-- Рабочее задание 1 --
Почему, согласно тексту упражнения, спектакли иногда так и не доходили до конца? Ответьте в одном-трех предложениях.
-- Рабочее задание 2 --
Пожалуйста, перескажите абзац текста упражнения, начинающийся словами «Спектакли часто прерывались бомбежками», в виде краткого списка с сохранением основных фактов.
-- Рабочее задание 3 --
Ответьте на вопросы по тексту упражнения, каждый ответ на отдельной строке с той же пометкой:
(а) Из чего состоял двухнедельный паек, полученный рассказчицей?
(б) Чьим сыном был мальчик, живший в бомбоубежище театра?
(в) Что мальчик поставил на стол в уборной?

-- Текст упражнения --
——————

Играли мы каждый день. Голоса звучали не так звонко, на ногах мы стояли не так твердо, но чем слабее мы чувствовали себя физически, тем сильнее было нервное напряжение.
Спектакли часто прерывались бомбежками, зрителей приглашали спускаться в бомбоубежище. Иногда воздушные тревоги затягивались, тогда спектакли и вовсе не кончались, — ходить по улицам можно было до определенного часа. Когда немцы стали забрасывать нас зажигательными бомбами, тушить мы выбегали вместе с публикой, особенно отличались дети. Много книг посвящено ленинградским детям во время блокады. Про них говорили, что это были и не дети, и не взрослые — просто новые люди, каких еще не видел мир.
В бомбоубежище театра жил девятилетний мальчик, сын нашей пианистки. Маленький, худющий, закутанный в большой материнский платок поверх пальто, он от начала до конца простаивал в кулисах во время спектаклей. Однажды, получив свой двухнедельный паек — пять конфеток, — я угостила его. Он долго смотрел на меня темными взрослыми глазами. «Разве можно теперь угощать конфетами?» — наставительно сказал он. Больших трудов стоило убедить его взять конфетку.
Через несколько дней, в антракте, он вошел ко мне в уборную, остановился у дверей, вертя в руках спичечную коробочку. Открывал, закрывал ее, хитро посматривал на меня, не решаясь что-то сказать. Наконец подошел и бережно поставил ее на стол.
— Что это? — спросила я.

——————

-- Данные --
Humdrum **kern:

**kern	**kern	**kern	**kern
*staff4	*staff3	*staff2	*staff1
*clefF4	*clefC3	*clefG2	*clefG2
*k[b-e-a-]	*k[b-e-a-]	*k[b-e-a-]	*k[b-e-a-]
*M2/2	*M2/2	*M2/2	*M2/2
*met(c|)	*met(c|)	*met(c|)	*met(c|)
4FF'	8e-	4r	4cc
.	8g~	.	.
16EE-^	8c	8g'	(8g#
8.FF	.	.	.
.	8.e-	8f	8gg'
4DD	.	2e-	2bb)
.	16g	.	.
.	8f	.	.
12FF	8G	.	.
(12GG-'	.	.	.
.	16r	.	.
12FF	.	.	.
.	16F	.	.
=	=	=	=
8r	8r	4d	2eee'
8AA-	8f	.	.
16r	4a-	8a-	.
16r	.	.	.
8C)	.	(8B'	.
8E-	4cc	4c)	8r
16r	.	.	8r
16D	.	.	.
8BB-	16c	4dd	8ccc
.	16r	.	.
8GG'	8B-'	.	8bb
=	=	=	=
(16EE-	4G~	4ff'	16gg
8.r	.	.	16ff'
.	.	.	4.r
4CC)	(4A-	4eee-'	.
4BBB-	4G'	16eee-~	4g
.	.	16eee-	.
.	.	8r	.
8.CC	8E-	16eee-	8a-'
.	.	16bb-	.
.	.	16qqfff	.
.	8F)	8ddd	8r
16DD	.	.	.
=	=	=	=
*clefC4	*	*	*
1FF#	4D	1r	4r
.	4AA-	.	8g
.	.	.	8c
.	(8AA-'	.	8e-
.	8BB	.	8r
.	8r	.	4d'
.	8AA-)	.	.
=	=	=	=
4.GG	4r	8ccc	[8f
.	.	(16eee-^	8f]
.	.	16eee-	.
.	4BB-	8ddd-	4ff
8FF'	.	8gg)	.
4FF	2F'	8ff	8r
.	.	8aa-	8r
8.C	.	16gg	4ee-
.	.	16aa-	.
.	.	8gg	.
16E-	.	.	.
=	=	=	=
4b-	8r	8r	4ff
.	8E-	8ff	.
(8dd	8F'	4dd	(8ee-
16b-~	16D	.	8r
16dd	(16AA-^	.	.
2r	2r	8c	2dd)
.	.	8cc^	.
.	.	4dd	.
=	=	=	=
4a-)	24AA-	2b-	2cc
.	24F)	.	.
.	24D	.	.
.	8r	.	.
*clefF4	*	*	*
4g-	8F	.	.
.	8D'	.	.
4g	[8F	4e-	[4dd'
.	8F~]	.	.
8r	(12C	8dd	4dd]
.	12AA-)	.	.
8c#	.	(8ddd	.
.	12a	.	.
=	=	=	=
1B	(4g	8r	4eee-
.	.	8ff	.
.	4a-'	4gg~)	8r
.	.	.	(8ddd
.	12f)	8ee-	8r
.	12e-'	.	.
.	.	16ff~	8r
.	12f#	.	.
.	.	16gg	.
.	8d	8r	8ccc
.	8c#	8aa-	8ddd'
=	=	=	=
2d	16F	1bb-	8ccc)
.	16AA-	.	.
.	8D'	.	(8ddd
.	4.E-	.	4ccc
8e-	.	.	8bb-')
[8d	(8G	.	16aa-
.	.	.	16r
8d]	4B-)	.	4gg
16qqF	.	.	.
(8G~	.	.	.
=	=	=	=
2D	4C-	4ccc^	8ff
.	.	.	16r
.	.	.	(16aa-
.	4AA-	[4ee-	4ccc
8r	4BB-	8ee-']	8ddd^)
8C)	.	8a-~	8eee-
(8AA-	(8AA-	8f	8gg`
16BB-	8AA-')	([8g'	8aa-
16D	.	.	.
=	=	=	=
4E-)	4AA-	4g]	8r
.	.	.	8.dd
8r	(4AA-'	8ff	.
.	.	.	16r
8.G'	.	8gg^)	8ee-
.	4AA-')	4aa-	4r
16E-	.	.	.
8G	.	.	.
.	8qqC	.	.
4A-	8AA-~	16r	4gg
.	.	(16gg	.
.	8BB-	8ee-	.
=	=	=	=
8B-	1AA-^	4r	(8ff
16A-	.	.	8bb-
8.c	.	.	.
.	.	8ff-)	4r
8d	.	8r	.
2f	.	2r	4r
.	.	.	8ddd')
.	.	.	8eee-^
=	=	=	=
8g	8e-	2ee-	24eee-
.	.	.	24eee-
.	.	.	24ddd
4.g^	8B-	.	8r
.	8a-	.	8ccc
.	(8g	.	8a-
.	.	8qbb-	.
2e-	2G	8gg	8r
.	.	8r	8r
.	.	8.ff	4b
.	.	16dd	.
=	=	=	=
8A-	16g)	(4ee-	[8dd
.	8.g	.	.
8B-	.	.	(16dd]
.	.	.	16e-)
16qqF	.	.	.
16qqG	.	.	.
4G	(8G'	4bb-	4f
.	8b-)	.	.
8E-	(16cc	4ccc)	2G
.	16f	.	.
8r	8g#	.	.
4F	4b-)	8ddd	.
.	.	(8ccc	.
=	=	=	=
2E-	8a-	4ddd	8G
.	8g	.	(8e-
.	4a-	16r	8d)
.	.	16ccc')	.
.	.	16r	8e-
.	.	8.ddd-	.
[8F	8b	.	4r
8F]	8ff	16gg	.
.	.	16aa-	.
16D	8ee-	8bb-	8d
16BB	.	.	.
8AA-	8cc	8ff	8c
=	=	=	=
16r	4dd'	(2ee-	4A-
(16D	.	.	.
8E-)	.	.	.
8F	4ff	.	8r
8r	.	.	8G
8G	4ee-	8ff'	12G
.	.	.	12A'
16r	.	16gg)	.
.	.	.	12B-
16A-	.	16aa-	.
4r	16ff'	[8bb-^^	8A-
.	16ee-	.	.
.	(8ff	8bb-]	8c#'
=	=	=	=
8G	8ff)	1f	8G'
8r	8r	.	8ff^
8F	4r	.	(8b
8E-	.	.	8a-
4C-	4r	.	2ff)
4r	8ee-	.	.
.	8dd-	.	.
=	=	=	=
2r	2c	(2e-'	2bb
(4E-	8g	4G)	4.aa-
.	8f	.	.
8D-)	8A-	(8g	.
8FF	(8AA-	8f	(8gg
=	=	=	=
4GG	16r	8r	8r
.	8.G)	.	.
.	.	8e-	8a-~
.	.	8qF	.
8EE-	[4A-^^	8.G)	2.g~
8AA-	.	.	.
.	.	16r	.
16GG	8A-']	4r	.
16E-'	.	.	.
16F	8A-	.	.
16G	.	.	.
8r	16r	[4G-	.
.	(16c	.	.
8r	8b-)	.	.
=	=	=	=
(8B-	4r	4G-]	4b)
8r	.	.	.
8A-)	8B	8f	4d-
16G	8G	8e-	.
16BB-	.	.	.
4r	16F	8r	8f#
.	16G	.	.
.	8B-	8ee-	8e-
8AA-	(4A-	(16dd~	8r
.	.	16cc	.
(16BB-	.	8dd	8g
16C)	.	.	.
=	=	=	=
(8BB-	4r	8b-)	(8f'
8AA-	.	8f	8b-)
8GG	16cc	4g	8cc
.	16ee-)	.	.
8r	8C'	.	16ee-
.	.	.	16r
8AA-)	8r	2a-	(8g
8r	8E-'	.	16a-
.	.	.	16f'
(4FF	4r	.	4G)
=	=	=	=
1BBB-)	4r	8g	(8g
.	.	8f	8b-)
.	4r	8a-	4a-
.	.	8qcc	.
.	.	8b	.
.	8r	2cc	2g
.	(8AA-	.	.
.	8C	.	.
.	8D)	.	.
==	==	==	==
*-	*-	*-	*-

——————

-- Ответ к упражнению 1 --
Иногда воздушные тревоги затягивались, а ходить по улицам разрешалось только до определенного часа. Поэтому спектакли в таких случаях вовсе не кончались.

-- Ответ к упражнению 2 --
- Спектакли часто прерывались бомбежками, и зрителей приглашали в бомбоубежище.
- При долгих воздушных тревогах спектакли вовсе не кончались, так как ходить по улицам можно было только до определенного часа.
- Когда немцы забрасывали город зажигательными бомбами, актеры выбегали тушить их вместе с публикой, особенно отличались дети.
- Ленинградским детям в блокаду посвящено много книг. О них говорили, что это были не дети и не взрослые, а новые люди, каких еще не видел мир.

-- Ответ к упражнению 3 --
(а) Из пяти конфеток.
(б) Сыном пианистки театра.
(в) Спичечную коробочку.